The analysis by consulting firm PwC carried out for the American Petroleum Institute found that the oil and natural gas industry’s “direct, indirect, and induced impacts” on the U.S. economy “amounted to 10.8 million full-time and part-time jobs and accounted for 5.4 percent of total U.S. employment in 2021.”

The industry’s “total impact on labor income,” meanwhile, was valued at “$908.7 billion, or 6.4 percent of the U.S. national labor income in 2021,” while the total impact on US GDP the same year was “nearly $1.8 trillion, accounting for 7.6 percent of the national total.”

Those economic benefits face an uncertain future as the Biden administration pushes aggressive green-energy policies that directly target fossil fuels. Critics say these anti-fossil-fuel measures also put the reliability of the U.S. electric grid at risk.

New rules by the Environmental Protection Agency, for instance, will soon begin mandating gargantuan emissions reductions from U.S. power plants, with experts warning of potential brownouts if less reliable sources like wind and solar can’t meet demand.

It could also threaten millions of U.S. jobs. Stephanie Wissman, the executive director of the American Petroleum Institute’s Pennsylvania branch, said U.S. energy regulation significantly hampers the ability of the industry to create even more employment.

“Job growth in any sector depends upon reforming our onerous regulatory processes,” she said. “Getting a project through a federal environmental review – one hurdle among many – now takes an average of 4.5 years.”

“As global energy demand is projected to increase, policies should support American energy and infrastructure development and the millions of skilled workers across the country who produce and deliver the energy that powers our everyday lives,” she added.

“What’s needed now is comprehensive permitting reform.”

Advocates of energy reform have argued that policymakers can both move the energy grid to renewable fuels while providing relief for workers thrown out of employment due to industry disruptions.
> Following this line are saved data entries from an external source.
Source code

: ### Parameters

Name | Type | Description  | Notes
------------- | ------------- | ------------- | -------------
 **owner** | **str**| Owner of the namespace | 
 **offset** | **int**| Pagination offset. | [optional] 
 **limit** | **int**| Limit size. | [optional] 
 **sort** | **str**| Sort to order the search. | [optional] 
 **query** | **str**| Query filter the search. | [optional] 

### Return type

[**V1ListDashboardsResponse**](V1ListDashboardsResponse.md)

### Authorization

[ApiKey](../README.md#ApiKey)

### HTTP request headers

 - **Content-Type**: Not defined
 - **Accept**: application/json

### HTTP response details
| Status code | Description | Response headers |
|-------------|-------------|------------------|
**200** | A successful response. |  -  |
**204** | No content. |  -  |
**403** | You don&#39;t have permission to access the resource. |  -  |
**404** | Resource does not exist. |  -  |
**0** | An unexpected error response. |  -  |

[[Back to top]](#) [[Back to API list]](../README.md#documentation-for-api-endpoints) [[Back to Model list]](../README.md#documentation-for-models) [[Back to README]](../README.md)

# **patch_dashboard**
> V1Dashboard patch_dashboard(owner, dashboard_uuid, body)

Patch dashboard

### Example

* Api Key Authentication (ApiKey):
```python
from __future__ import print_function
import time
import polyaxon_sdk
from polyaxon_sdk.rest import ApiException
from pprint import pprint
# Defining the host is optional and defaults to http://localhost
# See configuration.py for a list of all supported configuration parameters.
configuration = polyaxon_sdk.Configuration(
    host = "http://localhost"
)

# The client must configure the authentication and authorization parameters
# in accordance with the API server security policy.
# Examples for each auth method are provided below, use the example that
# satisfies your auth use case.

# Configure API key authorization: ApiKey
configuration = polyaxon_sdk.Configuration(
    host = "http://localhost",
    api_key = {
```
Robert Routh, a public policy and regulatory attorney for the Philadelphia-based Clean Air Council, pointed to a recent state-level proposal to create an “Energy Communities Trust Fund” to address those concerns.

That measure, he said, would create grant programs for “workforce development and worker training; supplemental unemployment compensation for displaced energy workers; and funding to school districts or municipalities affected by the closure of an energy facility.”
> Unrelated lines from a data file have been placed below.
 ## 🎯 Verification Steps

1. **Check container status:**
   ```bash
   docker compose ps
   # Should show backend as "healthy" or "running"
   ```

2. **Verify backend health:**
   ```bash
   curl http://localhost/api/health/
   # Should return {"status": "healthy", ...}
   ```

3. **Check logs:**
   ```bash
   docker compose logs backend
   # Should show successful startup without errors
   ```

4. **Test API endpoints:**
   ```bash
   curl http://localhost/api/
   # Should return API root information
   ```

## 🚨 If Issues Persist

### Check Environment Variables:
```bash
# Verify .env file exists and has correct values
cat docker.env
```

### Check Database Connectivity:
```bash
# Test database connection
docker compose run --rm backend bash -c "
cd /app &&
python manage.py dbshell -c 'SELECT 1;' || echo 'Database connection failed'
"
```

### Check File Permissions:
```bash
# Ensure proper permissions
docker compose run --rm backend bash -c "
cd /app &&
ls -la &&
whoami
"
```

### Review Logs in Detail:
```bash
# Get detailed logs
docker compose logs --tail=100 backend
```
Whether or not politicians are capable of patching the job losses from green energy policies remains to be seen. Government attempts to compensate for lost economic activity often come up woefully short, as the U.S. saw during the COVID crisis when the federal government attempted to make up for billions and billions of dollars in lost economic activity by giving Americans payments ranging from $600 to $1,400.

Fossil fuels, of course, remain firmly embedded in the complex web of the U.S. economy. PwC noted that oil and natural gas exploration and production involve, variously, the mining sector, the manufacturing sector, the transportation sector, the utilities sector, and the wholesale and retail trade sectors.

Joe Trotter with the American Legislative Exchange Council said policymakers must tread carefully when looking to radically change something as critical and as massive as the U.S. energy industry.

“The hardworking folks that keep the lights on for America and our allies have families they need to feed and provide for every single day,” he said, “so any attempt at transitioning the workforce needs to be absolutely seamless, or else workers and their dependents will suffer.”